About this task: Reproduce every record below exactly, without the pictures.

Information given:

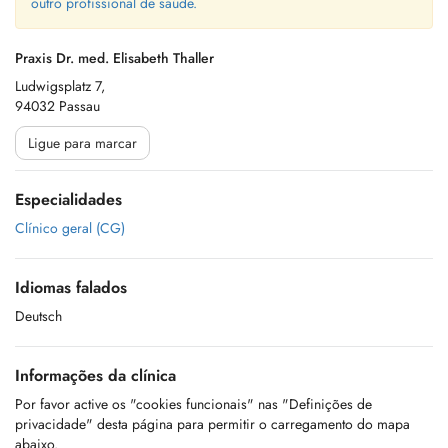
outro profissional de saúde.
Praxis Dr. med. Elisabeth Thaller
Ludwigsplatz 7,
94032 Passau
Ligue para marcar
Especialidades
Clínico geral (CG)
Idiomas falados
Deutsch
Informações da clínica
Por favor active os "cookies funcionais" nas "Definições de
privacidade" desta página para permitir o carregamento do mapa
abaixo.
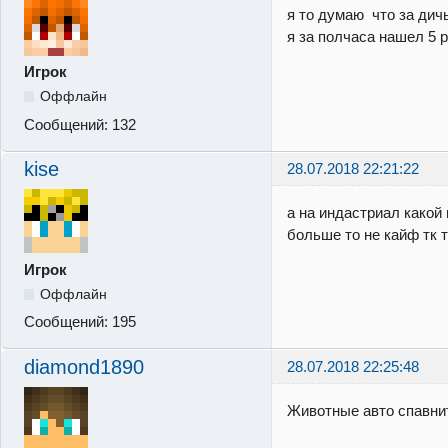
я то думаю что за дич
я за полчаса нашел 5 р
Игрок
Оффлайн
Сообщений:
132
kise
28.07.2018 22:21:22
а на индастриал какой
больше то не кайф тк т
Игрок
Оффлайн
Сообщений:
195
diamond1890
28.07.2018 22:25:48
Животные авто спавни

Solution to this task:
outro profissional de saúde.
Praxis Dr. med. Elisabeth Thaller
Ludwigsplatz 7,
94032 Passau
Ligue para marcar
Especialidades
Clínico geral (CG)
Idiomas falados
Deutsch
Informações da clínica
Por favor active os "cookies funcionais" nas "Definições de
privacidade" desta página para permitir o carregamento do mapa
abaixo.
я то думаю что за дич
я за полчаса нашел 5 р
Игрок
Оффлайн
Сообщений:
132
kise
28.07.2018 22:21:22
а на индастриал какой
больше то не кайф тк т
Игрок
Оффлайн
Сообщений:
195
diamond1890
28.07.2018 22:25:48
Животные авто спавни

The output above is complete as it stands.